#### [Task objective]
Reproduce exactly the final portion of the data: every line from the one containing "the person in crowd at (x=29, y=214): 6.04" through the last line, inclusive.

#### [Collected data entries]

--------------------------------------------------

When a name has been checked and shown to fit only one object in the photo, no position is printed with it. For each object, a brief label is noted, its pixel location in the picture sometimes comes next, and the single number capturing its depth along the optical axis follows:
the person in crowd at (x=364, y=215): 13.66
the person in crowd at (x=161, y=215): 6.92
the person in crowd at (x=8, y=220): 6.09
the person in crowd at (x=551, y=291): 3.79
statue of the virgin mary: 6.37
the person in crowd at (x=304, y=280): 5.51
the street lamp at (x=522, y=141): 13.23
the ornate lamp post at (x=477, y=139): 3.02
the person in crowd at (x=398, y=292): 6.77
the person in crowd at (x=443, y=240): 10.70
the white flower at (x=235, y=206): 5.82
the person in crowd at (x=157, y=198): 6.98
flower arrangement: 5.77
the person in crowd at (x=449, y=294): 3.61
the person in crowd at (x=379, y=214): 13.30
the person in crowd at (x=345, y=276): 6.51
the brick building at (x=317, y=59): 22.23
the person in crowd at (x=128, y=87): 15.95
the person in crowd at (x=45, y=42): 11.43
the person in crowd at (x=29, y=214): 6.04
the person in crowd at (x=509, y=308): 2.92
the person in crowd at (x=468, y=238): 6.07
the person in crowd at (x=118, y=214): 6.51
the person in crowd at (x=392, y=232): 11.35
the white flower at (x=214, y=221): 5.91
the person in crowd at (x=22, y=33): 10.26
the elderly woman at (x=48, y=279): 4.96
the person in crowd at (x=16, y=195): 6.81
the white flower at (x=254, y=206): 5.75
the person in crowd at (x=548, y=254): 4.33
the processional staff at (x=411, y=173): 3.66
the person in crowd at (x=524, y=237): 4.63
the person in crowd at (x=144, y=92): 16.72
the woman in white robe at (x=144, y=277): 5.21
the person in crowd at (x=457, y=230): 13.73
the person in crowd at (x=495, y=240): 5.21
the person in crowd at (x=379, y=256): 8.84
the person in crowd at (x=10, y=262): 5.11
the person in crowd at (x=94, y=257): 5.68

--------------------------------------------------

#### [Task output]
the person in crowd at (x=29, y=214): 6.04
the person in crowd at (x=509, y=308): 2.92
the person in crowd at (x=468, y=238): 6.07
the person in crowd at (x=118, y=214): 6.51
the person in crowd at (x=392, y=232): 11.35
the white flower at (x=214, y=221): 5.91
the person in crowd at (x=22, y=33): 10.26
the elderly woman at (x=48, y=279): 4.96
the person in crowd at (x=16, y=195): 6.81
the white flower at (x=254, y=206): 5.75
the person in crowd at (x=548, y=254): 4.33
the processional staff at (x=411, y=173): 3.66
the person in crowd at (x=524, y=237): 4.63
the person in crowd at (x=144, y=92): 16.72
the woman in white robe at (x=144, y=277): 5.21
the person in crowd at (x=457, y=230): 13.73
the person in crowd at (x=495, y=240): 5.21
the person in crowd at (x=379, y=256): 8.84
the person in crowd at (x=10, y=262): 5.11
the person in crowd at (x=94, y=257): 5.68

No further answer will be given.